WORK TASK —
Show every line below that contains the word "values", matching uppercase and lowercase exactly.

SUPPLIED RECORDS —
"""

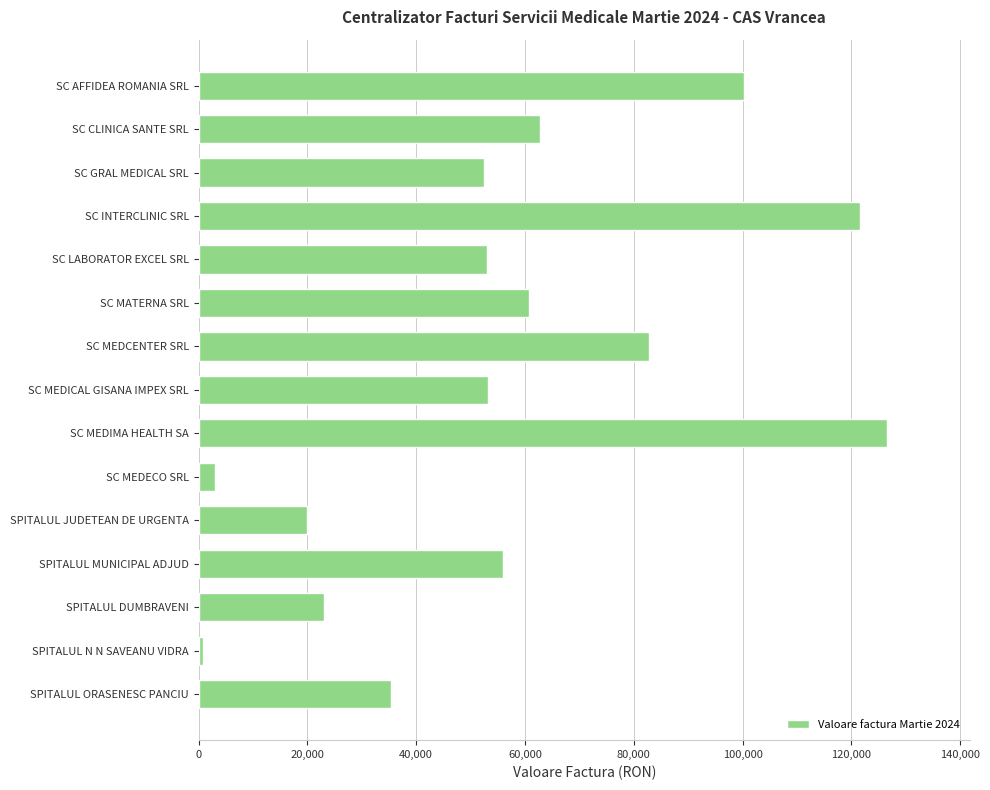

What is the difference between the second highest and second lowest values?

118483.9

"""
"""

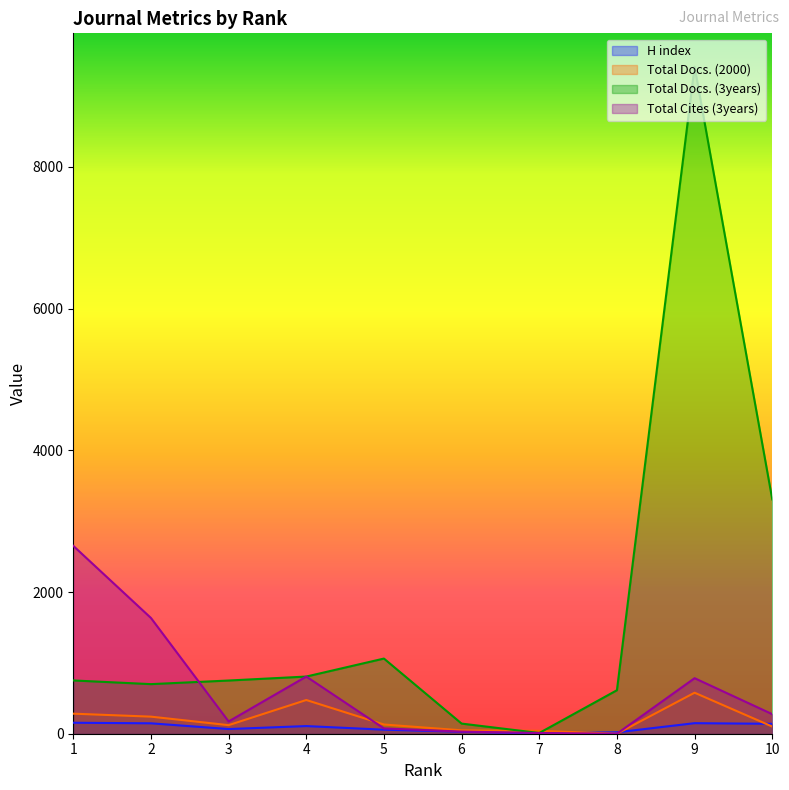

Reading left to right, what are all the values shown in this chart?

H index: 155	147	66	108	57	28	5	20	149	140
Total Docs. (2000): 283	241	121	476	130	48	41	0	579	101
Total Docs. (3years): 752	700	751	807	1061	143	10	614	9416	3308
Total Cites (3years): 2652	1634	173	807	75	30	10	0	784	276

"""

WRITTEN RESPONSE —
What is the difference between the second highest and second lowest values?
Reading left to right, what are all the values shown in this chart?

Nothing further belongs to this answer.